According to the column on Upper Fort Garry, why is the site of the former fort arguably Winnipeg's most important historic site? Explain in one to three sentences.

### EXTRACTED TEXT
▽

Finally! Thank you Bartley, thank you
With Friends like these, does Upper Fort Garry need enemies?
Campaign no gain
By: Bartley Kives
Updated: March 15, 2008 at 06:35 AM CDT
Whenever somebody issues an urgent plea to "save" some sort of precious thing, you had better think twice about that special something in question.
All around the globe, kind-hearted, caring people are being wooed by earnest websites to do everything from "save the children" to "save the rainforest" to "save the black-tailed prairie dog" -- all noble and worthy causes -- as well as join rather more dubious campaigns, which include the quirky, the sarcastic and even the outright ridiculous.
At savethedeli.com, you can help preserve "the cultural heritage and taste of Deli throughout the world, for future generations to enjoy and savour." True enough, a world without chopped liver or pickled herring is a world no child should ever experience.
Meanwhile, savethehumans.com advocates the precise opposite of its name. And at zapatopi.net, dim-witted conservationists are encouraged to "save the Pacific Northwest tree octopus," which of course does not exist.
Here in Winnipeg, nobody is urging you or anyone else to save a nonexistent species of arboreal mollusc, kill off the human race or preserve endangered delicatessens.
But you are being exhorted to "save Upper Fort Garry," an 19th-century trading post that was dismantled in stages in the 1880s. And this campaign is not a hoax, despite the fact the ability to travel back in time is currently beyond the technological means of anyone in this city -- including well-meaning fundraisers and wealthy philanthropists.
Make no mistake, what used to be Upper Fort Garry -- land currently sitting below a surplus city building at 100 Main St., the Grain Exchange Curling Club on Fort Street and a patch of asphalt on Main Street itself -- is arguably Winnipeg's most important historic site. The former fort is both the birthplace of this city and this province as a whole, given its role in the Red River Resistance led by Louis Riel.
But the fort itself can not be "saved" any more than Riel himself can be saved, seeing as the man swung from the gallows near Regina in 1885.
And I say this not because I have any problem with efforts to build a heritage park at 100 Main St. and connect the historic site to The Forks.
In fact, I wholeheartedly support this effort -- just not the ridiculous rhetoric that's enveloped the debate, thanks to an effective but disingenuous public-relations campaign waged by some of the park's supporters.
If you listen to the Friends of Upper Fort Garry, the volunteer group advocating the creation of a $12.5-million heritage park that would cover both 100 Main St. and a second parcel of surplus city land at the corner of Fort Street and Assiniboine Avenue, the evil powers that be at City Hall are trying to pave over paradise.

△

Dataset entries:
▽

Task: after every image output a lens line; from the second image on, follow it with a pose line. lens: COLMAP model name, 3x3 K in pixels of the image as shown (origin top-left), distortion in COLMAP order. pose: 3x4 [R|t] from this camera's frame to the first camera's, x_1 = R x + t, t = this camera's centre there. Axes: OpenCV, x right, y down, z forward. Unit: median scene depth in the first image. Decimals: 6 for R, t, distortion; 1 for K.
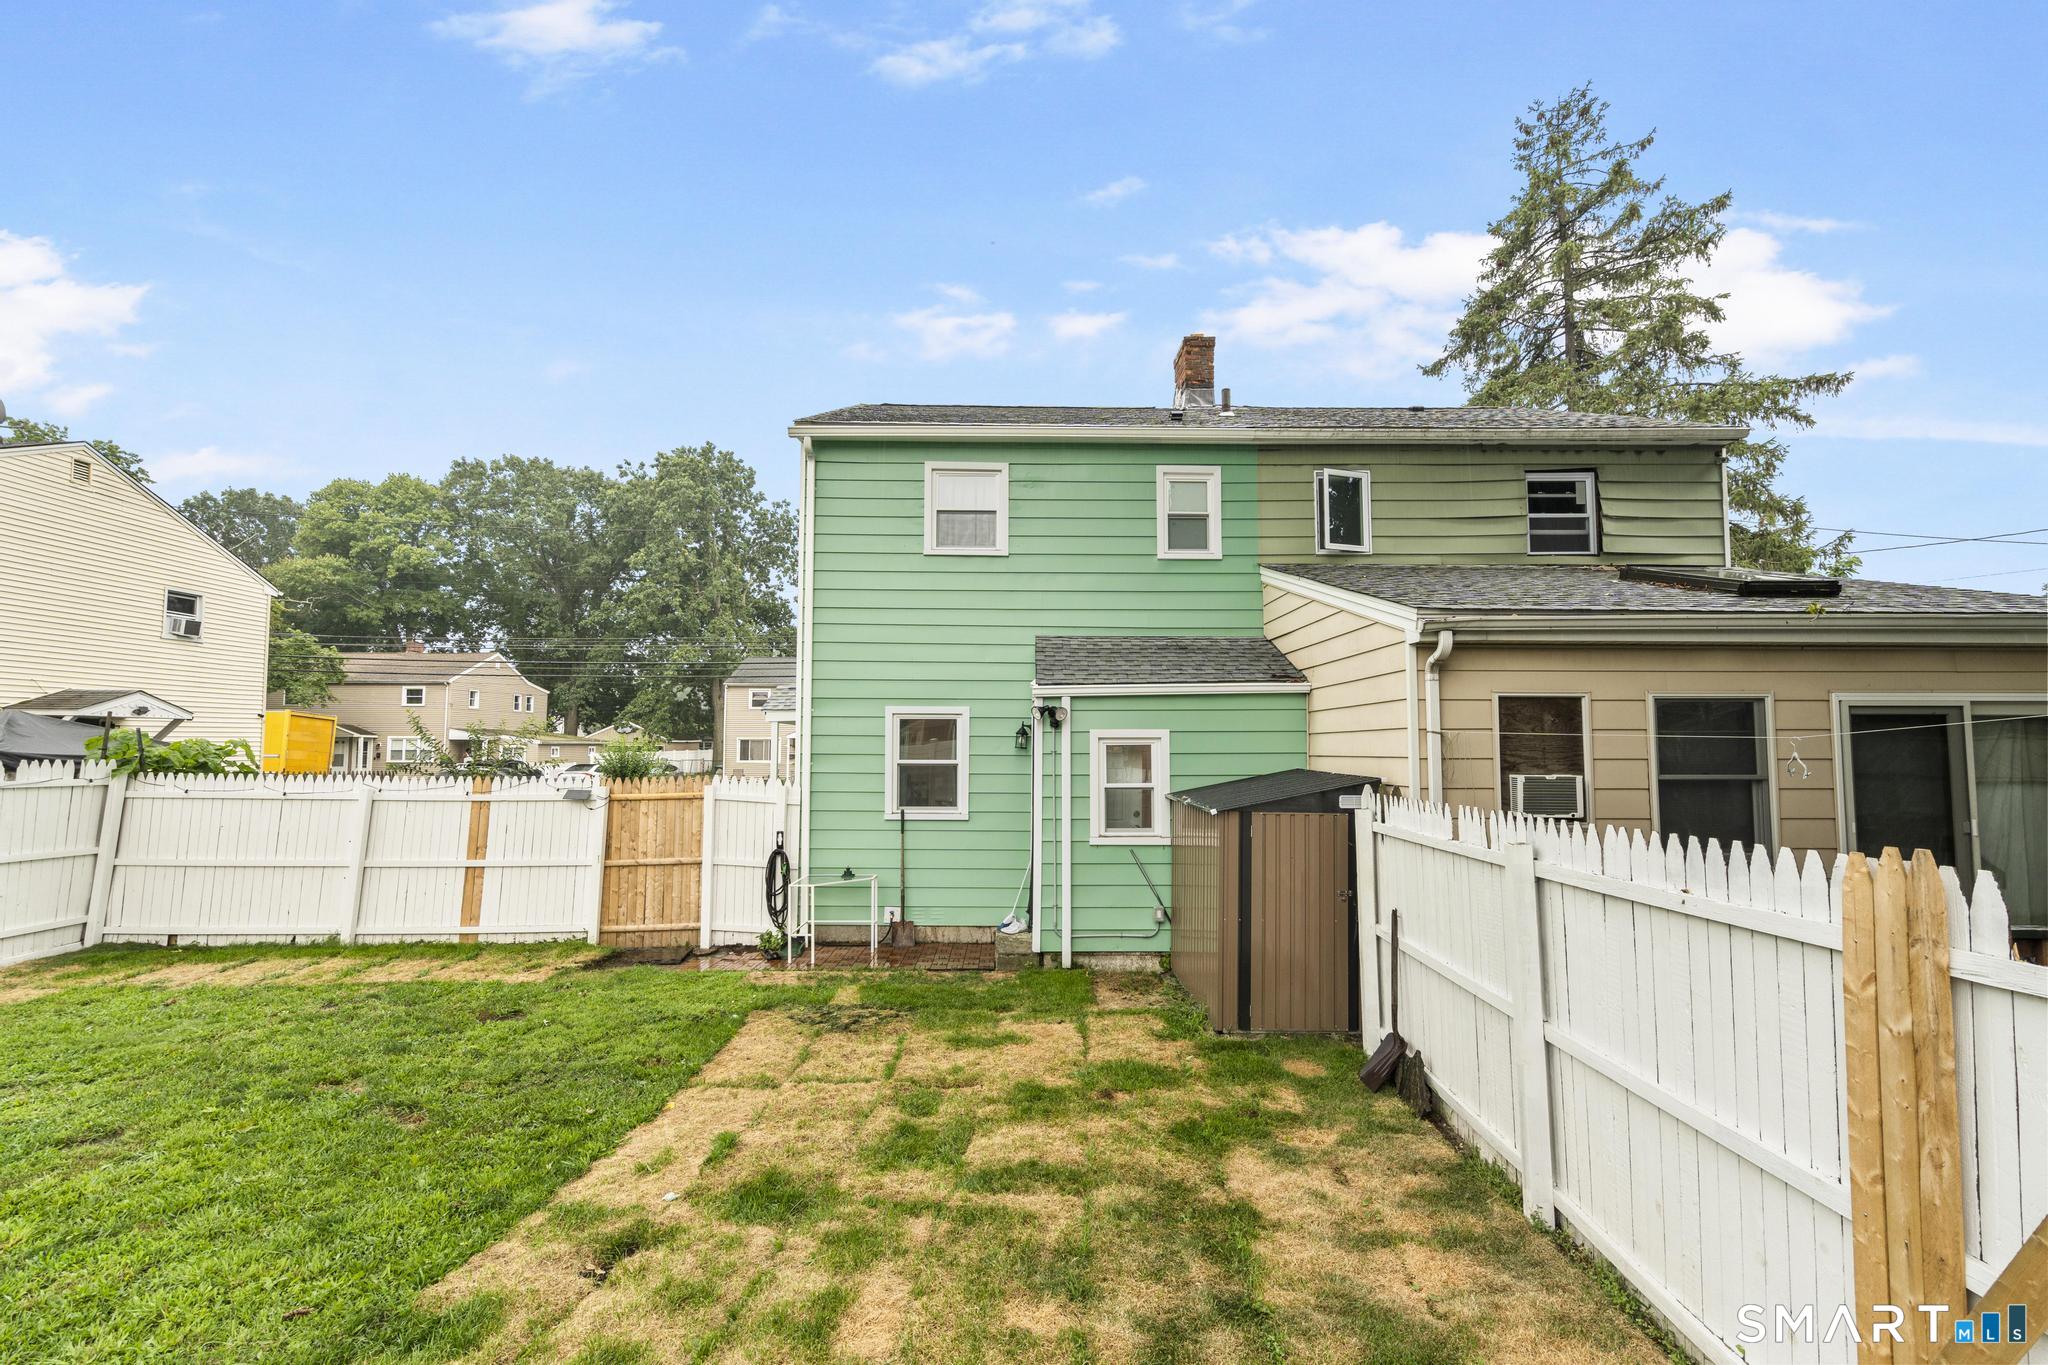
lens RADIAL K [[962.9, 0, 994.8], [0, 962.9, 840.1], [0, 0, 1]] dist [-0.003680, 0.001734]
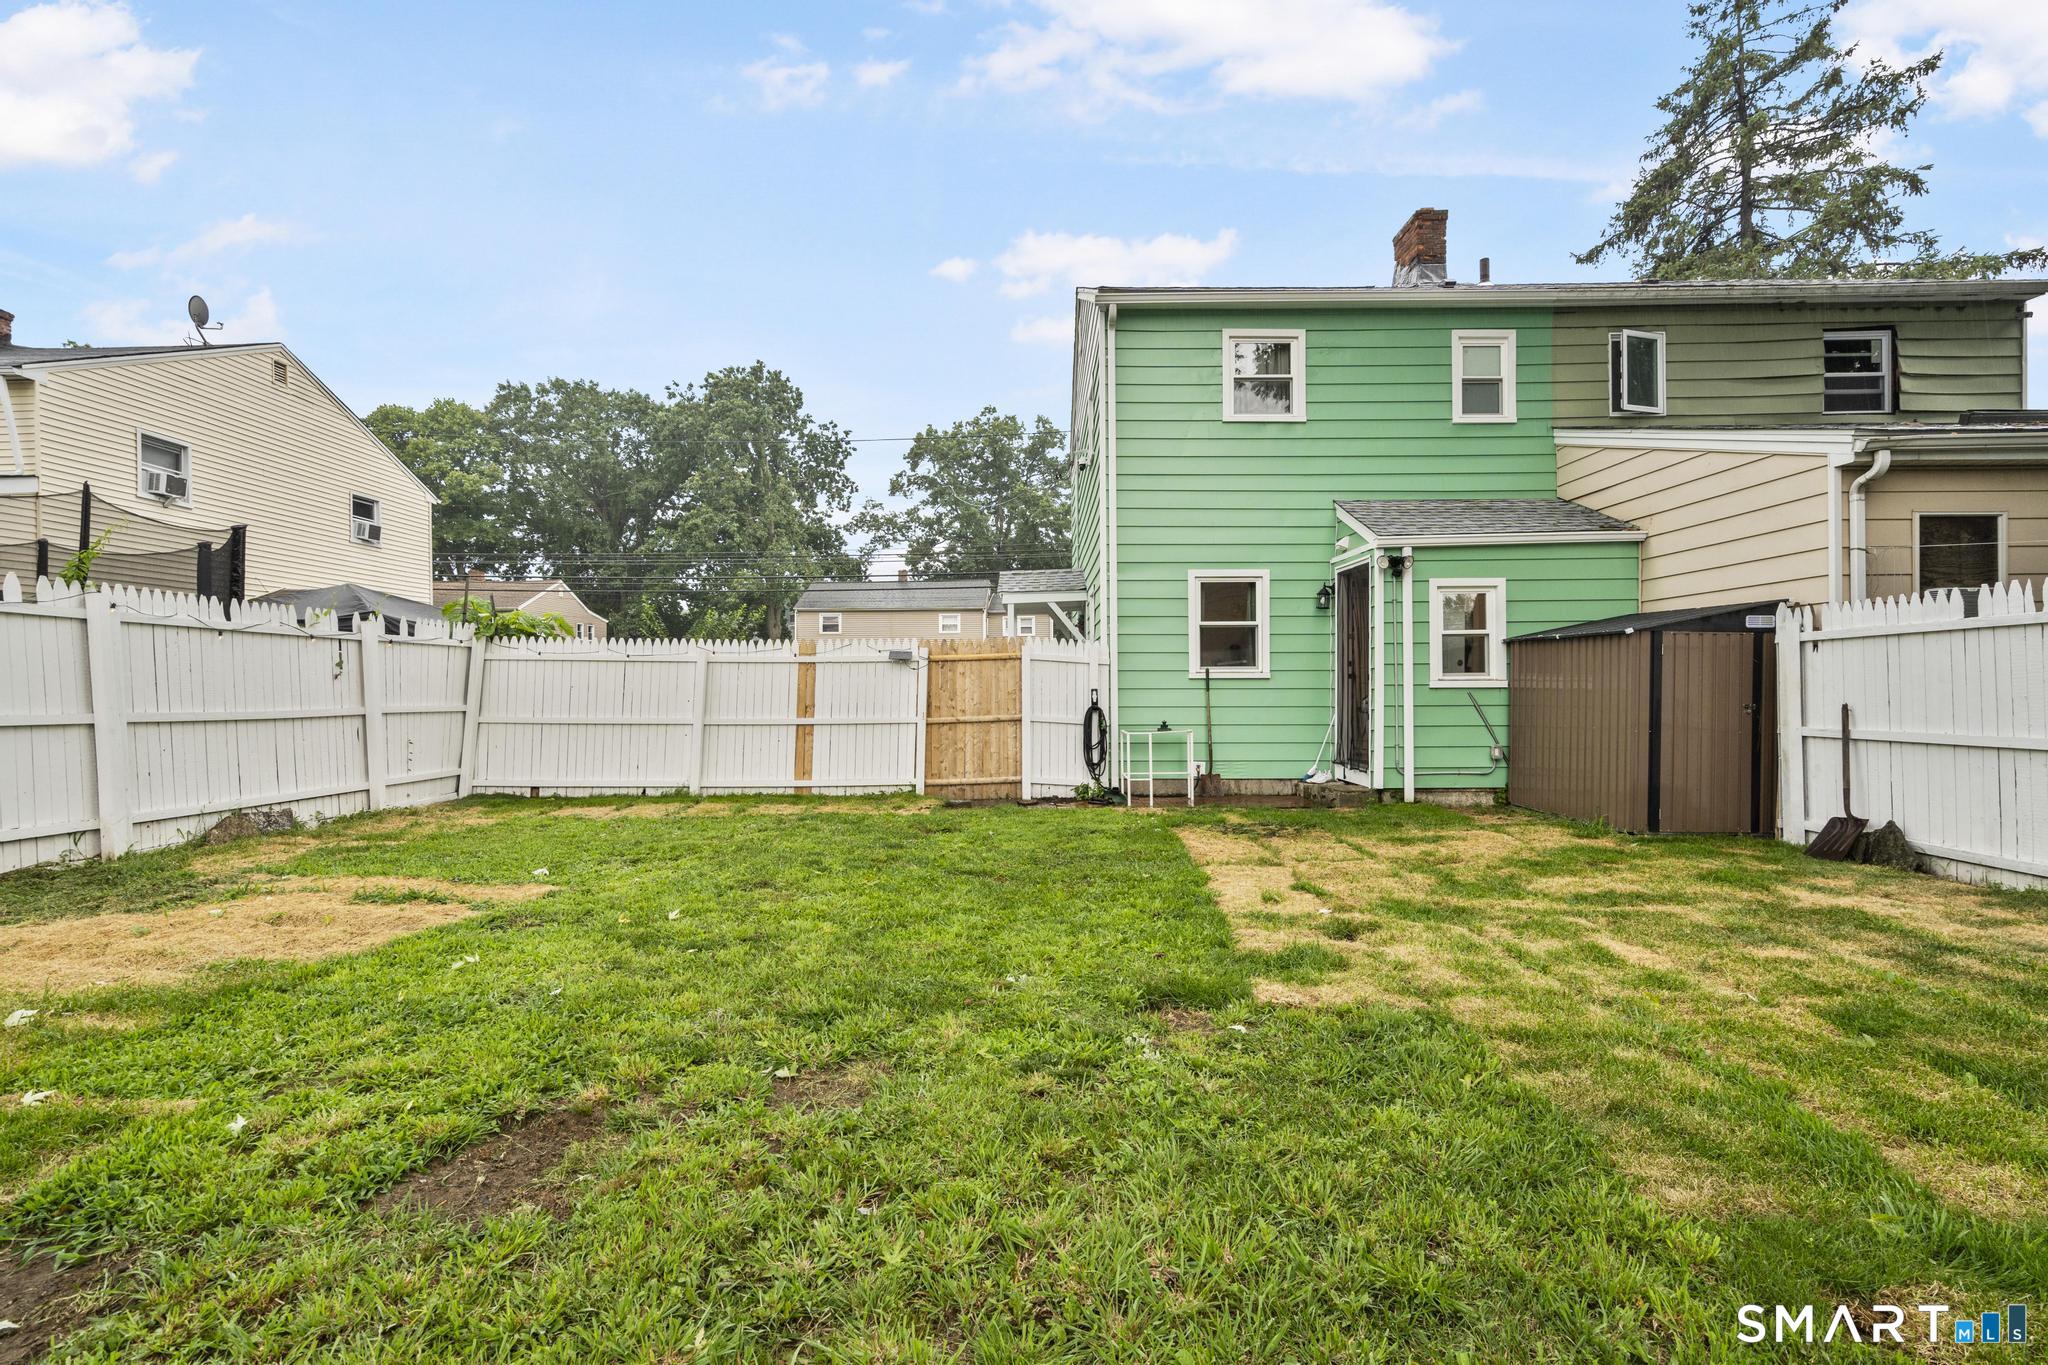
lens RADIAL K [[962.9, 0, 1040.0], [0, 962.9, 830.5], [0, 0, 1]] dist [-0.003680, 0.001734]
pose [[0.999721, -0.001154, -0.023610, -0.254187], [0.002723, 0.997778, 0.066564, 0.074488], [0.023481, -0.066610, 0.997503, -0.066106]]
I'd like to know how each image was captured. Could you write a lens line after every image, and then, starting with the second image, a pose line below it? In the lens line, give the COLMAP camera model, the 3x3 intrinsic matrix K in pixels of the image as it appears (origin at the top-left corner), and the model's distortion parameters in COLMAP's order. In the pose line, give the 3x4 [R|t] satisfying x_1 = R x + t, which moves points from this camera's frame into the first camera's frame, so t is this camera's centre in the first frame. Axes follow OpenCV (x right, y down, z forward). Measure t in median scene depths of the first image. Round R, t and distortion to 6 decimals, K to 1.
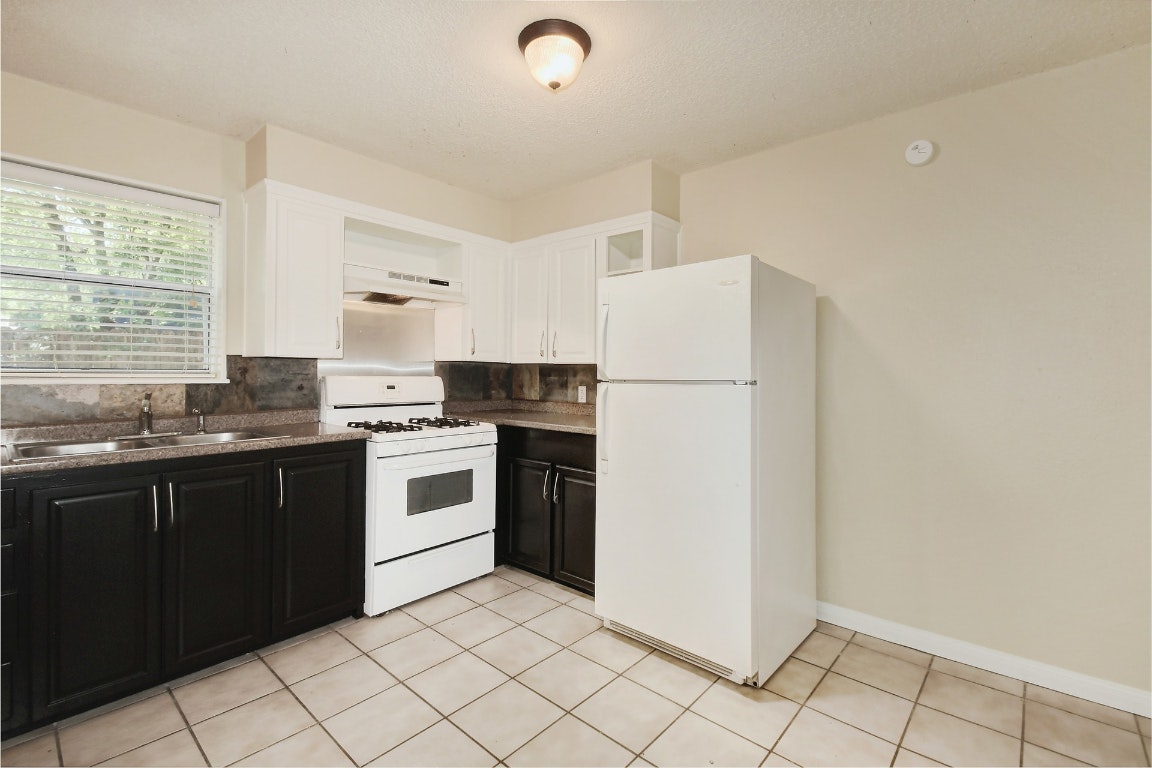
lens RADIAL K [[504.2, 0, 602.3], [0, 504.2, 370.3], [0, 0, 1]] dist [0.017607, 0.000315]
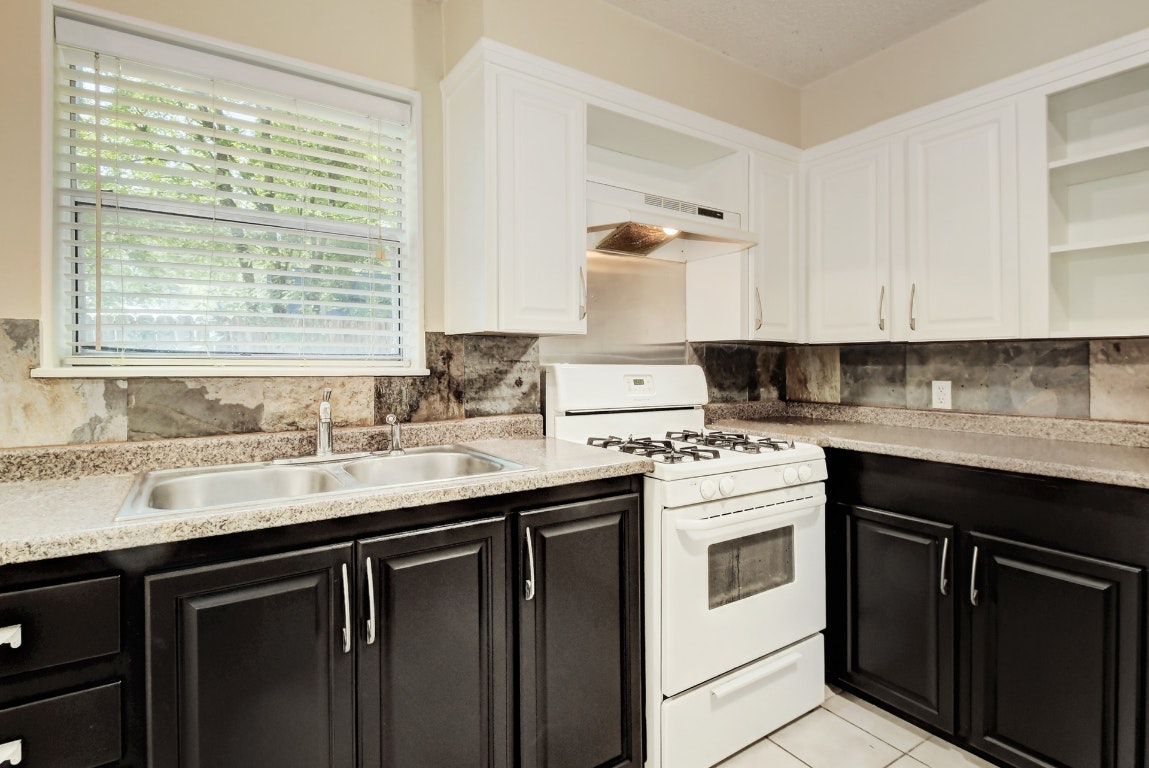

△

### RESPONSE
The former fort is the birthplace of both Winnipeg and the province of Manitoba. That status comes from its role in the Red River Resistance led by Louis Riel.